Marzena Kipiel-Sztuka jednak nie potrzebuje drogiej operacji? „Myślałam, że już nic mnie nie zdziwi”
Kilka dni temu media obiegła informacja, że Marzena Kipiel-Sztuka jest w trudnej sytuacji. Aktorka miała mieć poważne problemy ze zdrowiem, a niezbędna operacja miała być poza jej zasięgiem ze względu na finanse.
Marzena Kipiel-Sztuka zbiera na operację?
O trudnej sytuacji materialnej gwiazdy „Świata według Kiepskich” jest głośno od czasu zakończenia zdjęć do serialu.
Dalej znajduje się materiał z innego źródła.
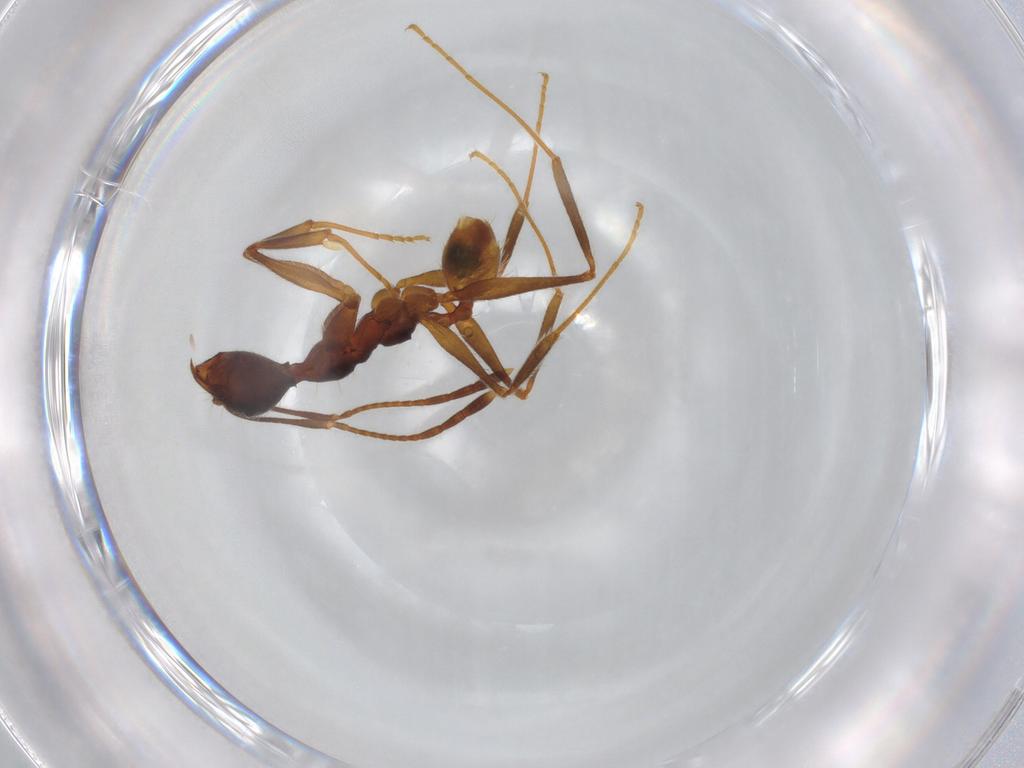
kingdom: Animalia
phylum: Arthropoda
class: Insecta
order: Hymenoptera
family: Formicidae
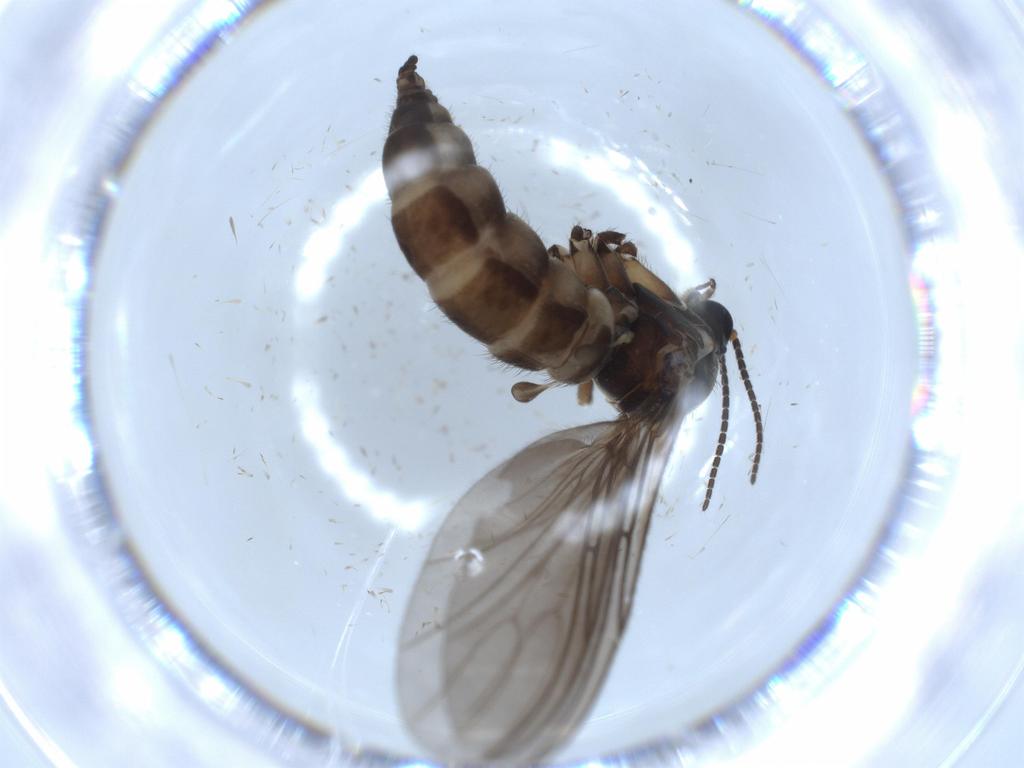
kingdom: Animalia
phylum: Arthropoda
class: Insecta
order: Diptera
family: Sciaridae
Po pandemii gwiazda żaliła się, że nie ma pieniędzy na życie i nawet założono dla niej zbiórkę. Niedawno do mediów trafił wywiad, z którego wynikało, że aktorka ma problemy ze zdrowiem, a nie stać jej na operację.
– Człapię po schodach, niemiłosiernie szuram nogami i zażywam silne środki przeciwbólowe. Nie mogę spać, nie mam apetytu, trudno mi się na czymkolwiek skupić. Jak tak dalej pójdzie, wyląduję na wózku inwalidzkim – poinformowała, dodając, że potrzebuje operacji wymiany stawu biodrowego w rozmowie z Twoim Imperium.
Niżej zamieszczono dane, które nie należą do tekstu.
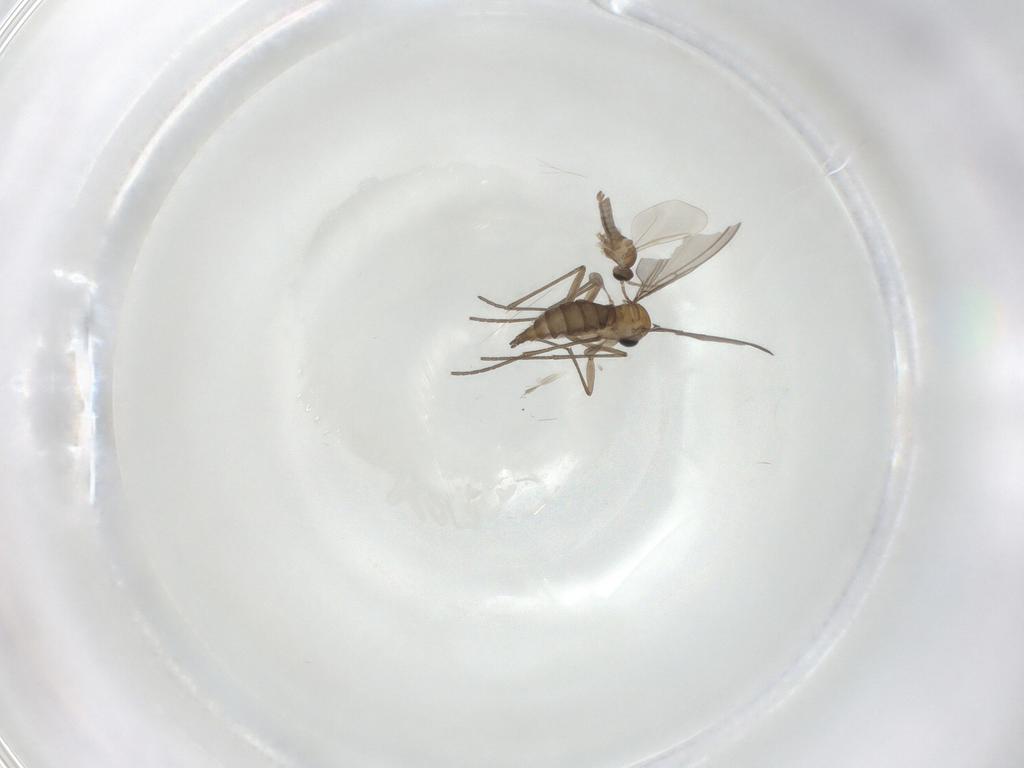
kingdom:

Kipiel-Sztuka dementuje plotki o swoim stanie zdrowia
Teraz gwiazda zdradziła Plejadzie, że nie tylko nie udzieliła wywiadu, ale też nie jest w aż tak trudnej sytuacji. – Myślałam, że już nic mnie nie zdziwi. Ale dzisiaj doszły do mnie słuchy, że podobno jestem chora i niebawem wyląduję na wózku inwalidzkim. To kolejna bzdura na mój temat. Nie udzieliłam żadnego wywiadu, w którym bym o tym opowiedziała. Być może kiedyś komuś pożaliłam się, że boli mnie noga i tyle. Ktoś to przekręcił, udramatyzował i puścił w eter – wyznała.
Marzena Kipiel-Sztuka dodała, że podobna sytuacja ma miejsce już kolejny raz. Odniosła się też do trudnej sytuacji materialnej, w jakiej miała być podczas pandemii. – Co jakiś czas w kolorowej prasie i internecie pojawiają się jakieś rewelacje na mój temat. Parę razy mnie uśmiercano, wsadzano mi też do łóżka kochanków. W pandemii dowiedziałam się z mediów, że brakuje mi pieniędzy i organizuję zbiórkę, żeby mieć za co żyć. Potem kilka razy musiałam to dementować – powiedziała serialowa Halinka.